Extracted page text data
---+---
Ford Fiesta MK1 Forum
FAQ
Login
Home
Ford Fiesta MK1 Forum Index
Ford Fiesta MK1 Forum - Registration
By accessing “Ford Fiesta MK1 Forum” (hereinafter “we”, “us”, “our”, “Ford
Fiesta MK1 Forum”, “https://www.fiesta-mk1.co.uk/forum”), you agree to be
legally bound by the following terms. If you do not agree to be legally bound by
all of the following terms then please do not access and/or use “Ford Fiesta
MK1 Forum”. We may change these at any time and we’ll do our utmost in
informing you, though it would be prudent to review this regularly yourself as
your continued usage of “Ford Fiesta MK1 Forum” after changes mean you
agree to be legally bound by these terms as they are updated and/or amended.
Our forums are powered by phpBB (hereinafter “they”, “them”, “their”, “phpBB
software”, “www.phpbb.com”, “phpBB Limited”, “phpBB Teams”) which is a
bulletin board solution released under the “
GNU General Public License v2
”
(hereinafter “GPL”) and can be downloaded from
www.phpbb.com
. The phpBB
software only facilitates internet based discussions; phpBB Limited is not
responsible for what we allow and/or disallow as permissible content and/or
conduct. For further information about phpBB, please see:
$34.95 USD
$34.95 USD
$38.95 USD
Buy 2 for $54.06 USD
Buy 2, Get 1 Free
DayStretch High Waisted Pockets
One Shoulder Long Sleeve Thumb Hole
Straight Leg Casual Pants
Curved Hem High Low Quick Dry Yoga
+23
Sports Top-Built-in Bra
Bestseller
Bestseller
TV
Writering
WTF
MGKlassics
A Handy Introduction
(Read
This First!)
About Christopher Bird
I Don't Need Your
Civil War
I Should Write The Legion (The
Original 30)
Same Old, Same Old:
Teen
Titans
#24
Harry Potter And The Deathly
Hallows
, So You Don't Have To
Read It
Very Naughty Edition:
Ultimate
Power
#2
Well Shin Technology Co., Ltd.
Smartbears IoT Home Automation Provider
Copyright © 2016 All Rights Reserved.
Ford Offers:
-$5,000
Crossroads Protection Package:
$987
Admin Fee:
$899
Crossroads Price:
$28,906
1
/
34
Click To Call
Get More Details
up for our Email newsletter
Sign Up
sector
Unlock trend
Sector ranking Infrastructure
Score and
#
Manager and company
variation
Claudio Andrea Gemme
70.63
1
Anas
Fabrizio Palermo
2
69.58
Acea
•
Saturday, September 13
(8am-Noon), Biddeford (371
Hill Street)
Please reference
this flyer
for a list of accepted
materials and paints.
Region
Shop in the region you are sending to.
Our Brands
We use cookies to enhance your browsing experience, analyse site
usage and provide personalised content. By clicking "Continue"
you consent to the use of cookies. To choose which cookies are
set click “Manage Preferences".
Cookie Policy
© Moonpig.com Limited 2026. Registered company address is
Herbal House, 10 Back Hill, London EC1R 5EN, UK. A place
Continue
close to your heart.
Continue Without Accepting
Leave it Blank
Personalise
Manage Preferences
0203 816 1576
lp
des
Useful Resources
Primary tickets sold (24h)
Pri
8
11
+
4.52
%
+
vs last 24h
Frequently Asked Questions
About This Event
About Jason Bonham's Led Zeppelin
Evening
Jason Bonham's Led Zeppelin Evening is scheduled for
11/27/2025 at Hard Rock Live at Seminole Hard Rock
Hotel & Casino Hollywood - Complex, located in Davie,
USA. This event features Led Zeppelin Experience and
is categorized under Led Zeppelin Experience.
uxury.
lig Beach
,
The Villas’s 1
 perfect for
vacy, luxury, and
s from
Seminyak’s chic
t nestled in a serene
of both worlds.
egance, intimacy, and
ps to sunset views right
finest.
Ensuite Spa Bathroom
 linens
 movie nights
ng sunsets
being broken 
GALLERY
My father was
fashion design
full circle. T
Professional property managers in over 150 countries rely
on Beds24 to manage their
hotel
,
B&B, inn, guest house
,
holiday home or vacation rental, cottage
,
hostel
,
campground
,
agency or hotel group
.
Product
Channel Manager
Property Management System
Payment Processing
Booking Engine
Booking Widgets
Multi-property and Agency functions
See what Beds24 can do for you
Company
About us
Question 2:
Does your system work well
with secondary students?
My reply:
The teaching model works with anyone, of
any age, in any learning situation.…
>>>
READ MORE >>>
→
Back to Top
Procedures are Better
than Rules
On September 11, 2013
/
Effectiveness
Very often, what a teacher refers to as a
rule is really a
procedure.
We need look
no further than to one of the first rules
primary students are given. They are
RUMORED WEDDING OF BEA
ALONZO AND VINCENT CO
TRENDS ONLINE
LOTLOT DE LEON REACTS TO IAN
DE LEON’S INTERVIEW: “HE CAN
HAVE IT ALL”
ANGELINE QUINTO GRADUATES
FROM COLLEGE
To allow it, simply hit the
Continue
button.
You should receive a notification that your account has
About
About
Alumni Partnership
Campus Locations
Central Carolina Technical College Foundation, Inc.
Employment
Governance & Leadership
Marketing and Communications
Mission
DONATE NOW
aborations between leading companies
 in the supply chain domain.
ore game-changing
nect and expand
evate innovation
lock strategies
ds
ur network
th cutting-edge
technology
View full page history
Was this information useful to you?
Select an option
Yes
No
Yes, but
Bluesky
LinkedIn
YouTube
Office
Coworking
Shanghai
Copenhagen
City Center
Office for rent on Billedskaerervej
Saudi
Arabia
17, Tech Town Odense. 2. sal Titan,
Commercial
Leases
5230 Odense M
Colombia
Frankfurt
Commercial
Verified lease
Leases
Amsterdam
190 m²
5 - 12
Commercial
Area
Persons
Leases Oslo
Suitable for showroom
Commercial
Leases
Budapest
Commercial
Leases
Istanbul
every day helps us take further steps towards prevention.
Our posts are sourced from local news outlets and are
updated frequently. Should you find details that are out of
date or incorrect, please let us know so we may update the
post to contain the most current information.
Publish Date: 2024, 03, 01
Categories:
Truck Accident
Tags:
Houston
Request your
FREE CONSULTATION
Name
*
---+---
- Task details:
Every line of the records that includes the word "hereinafter" should be gathered.

- Exercise result:
By accessing “Ford Fiesta MK1 Forum” (hereinafter “we”, “us”, “our”, “Ford
Our forums are powered by phpBB (hereinafter “they”, “them”, “their”, “phpBB
(hereinafter “GPL”) and can be downloaded from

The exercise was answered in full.